**Set problem 1**
Can you arrange the listing, starting at its first line and ending at the line that contains "family: Rubiaceae", as a two-column CSV with the columns rank and name? Each line of the listing should become one row, with each value in its own quoted field and any line breaks turned into spaces.

**Provided passage**
--------------------

Given two strings S and T representing non-negative rational numbers, the task is to check if the values of S and T are equal or not. If found to be true, then print “YES”. Otherwise, print “NO”.

Note: Any rational number can be represented in one of the following three ways:

  • <IntegerPart> (e.g. 0, 12, 123)
  • <IntegerPart><.><NonRepeatingPart> (e.g. 0.5, 1., 2.12, 2.0001)
  • <IntegerPart><.><NonRepeatingPart><(><RepeatingPart><)> (e.g. 0.1(6), 0.9(9), 0.00(1212))

Examples:

Input: S = “0.(52)”, T = “0.5(25)”
Output: YES
Explanation:
The rational number “0.(52)” can be represented as 0.52525252…
The rational number “0.5(25)” can be represented as 0.525252525….
Therefore, the required output is “YES”.

Input: S = “0.9(9)”, T = “1.”
Output: YES
Explanation:
The rational number “0.9(9)” can be represented as 0.999999999…, it is equal to 1.
The rational number “1.” can be represented as the number 1.
Therefore, the required output is “YES”.



Approach: The idea is to convert the rational numbers into fractions and then check if fractions of both the rational numbers are equal or not. If found to be true, then print “YES”. Otherwise, print “NO”. Following are the observations:

The repeating portion of a decimal expansion is conventionally denoted within a pair of round brackets.
For example: 1 / 6 = 0.16666666… = 0.1(6) = 0.1666(6) = 0.166(66)

--------------------

[Saved data entries]
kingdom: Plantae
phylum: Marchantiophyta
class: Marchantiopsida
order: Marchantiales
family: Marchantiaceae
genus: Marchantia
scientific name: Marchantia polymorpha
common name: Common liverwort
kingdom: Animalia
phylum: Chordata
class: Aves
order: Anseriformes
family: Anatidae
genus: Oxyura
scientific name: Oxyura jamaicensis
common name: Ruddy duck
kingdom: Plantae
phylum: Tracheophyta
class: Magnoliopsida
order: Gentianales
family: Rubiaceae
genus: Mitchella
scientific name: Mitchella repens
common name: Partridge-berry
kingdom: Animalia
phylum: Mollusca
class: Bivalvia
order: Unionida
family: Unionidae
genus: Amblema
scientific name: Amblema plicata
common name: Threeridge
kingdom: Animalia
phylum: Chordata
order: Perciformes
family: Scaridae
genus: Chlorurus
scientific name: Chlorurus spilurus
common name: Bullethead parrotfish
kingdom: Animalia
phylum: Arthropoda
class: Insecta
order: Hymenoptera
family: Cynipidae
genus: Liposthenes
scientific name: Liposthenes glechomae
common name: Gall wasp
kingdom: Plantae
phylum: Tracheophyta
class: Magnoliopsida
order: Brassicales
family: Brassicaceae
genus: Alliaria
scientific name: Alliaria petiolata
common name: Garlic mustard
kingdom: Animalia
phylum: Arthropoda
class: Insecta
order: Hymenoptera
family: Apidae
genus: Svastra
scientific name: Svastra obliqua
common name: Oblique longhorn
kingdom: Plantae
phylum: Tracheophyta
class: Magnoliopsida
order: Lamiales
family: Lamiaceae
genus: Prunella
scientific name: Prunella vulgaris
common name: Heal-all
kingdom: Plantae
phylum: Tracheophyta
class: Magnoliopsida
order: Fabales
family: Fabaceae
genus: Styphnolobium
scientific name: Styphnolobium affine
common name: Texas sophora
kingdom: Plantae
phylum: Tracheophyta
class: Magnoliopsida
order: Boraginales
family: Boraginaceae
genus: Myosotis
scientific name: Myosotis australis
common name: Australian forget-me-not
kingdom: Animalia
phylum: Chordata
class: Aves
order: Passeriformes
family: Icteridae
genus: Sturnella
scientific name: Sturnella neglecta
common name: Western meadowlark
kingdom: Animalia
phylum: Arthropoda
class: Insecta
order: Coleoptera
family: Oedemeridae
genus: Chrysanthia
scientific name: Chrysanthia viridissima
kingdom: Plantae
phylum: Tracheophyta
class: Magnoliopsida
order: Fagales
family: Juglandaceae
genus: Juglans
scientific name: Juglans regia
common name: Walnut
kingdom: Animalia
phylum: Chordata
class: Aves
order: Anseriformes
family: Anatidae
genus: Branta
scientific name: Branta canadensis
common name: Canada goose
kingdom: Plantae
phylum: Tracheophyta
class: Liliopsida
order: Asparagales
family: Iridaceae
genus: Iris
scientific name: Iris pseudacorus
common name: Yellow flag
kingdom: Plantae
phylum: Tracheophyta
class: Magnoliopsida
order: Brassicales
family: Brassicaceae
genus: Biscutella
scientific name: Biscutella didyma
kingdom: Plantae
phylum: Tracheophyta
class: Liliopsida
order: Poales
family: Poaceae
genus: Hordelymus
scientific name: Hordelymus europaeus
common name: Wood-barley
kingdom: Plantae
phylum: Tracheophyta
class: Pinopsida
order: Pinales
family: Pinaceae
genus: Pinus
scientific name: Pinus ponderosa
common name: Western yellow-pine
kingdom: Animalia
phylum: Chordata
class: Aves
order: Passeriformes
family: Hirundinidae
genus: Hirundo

--------------------

**Set problem 2**
What does the passage on comparing rational numbers say, in two sentences?

**Final answer 1**
rank,name
"kingdom:","Plantae"
"phylum:","Marchantiophyta"
"class:","Marchantiopsida"
"order:","Marchantiales"
"family:","Marchantiaceae"
"genus:","Marchantia"
"scientific name:","Marchantia polymorpha"
"common name:","Common liverwort"
"kingdom:","Animalia"
"phylum:","Chordata"
"class:","Aves"
"order:","Anseriformes"
"family:","Anatidae"
"genus:","Oxyura"
"scientific name:","Oxyura jamaicensis"
"common name:","Ruddy duck"
"kingdom:","Plantae"
"phylum:","Tracheophyta"
"class:","Magnoliopsida"
"order:","Gentianales"
"family:","Rubiaceae"

**Final answer 2**
Given two strings representing non-negative rational numbers, the task is to check whether their values are equal and print "YES" if so and "NO" otherwise. A number may be written as an integer part alone, with a non-repeating decimal part, or with a repeating part in round brackets, and the approach converts both numbers into fractions and checks whether those fractions are equal.